> Task instructions
Give back the data below exactly as it was given.

═══ Records to process

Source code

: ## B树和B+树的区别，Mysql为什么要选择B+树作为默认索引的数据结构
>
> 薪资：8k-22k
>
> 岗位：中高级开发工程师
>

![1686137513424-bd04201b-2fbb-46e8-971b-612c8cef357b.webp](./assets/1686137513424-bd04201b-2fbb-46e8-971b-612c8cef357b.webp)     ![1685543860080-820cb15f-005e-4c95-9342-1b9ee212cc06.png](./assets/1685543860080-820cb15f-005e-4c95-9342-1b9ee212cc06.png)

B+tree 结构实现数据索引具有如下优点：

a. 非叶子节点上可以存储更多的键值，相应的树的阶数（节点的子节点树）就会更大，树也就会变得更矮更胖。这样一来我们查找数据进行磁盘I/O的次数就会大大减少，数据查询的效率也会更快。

══════

> Output for this exercise
Source code

: ## B树和B+树的区别，Mysql为什么要选择B+树作为默认索引的数据结构
>
> 薪资：8k-22k
>
> 岗位：中高级开发工程师
>

![1686137513424-bd04201b-2fbb-46e8-971b-612c8cef357b.webp](./assets/1686137513424-bd04201b-2fbb-46e8-971b-612c8cef357b.webp)     ![1685543860080-820cb15f-005e-4c95-9342-1b9ee212cc06.png](./assets/1685543860080-820cb15f-005e-4c95-9342-1b9ee212cc06.png)

B+tree 结构实现数据索引具有如下优点：

a. 非叶子节点上可以存储更多的键值，相应的树的阶数（节点的子节点树）就会更大，树也就会变得更矮更胖。这样一来我们查找数据进行磁盘I/O的次数就会大大减少，数据查询的效率也会更快。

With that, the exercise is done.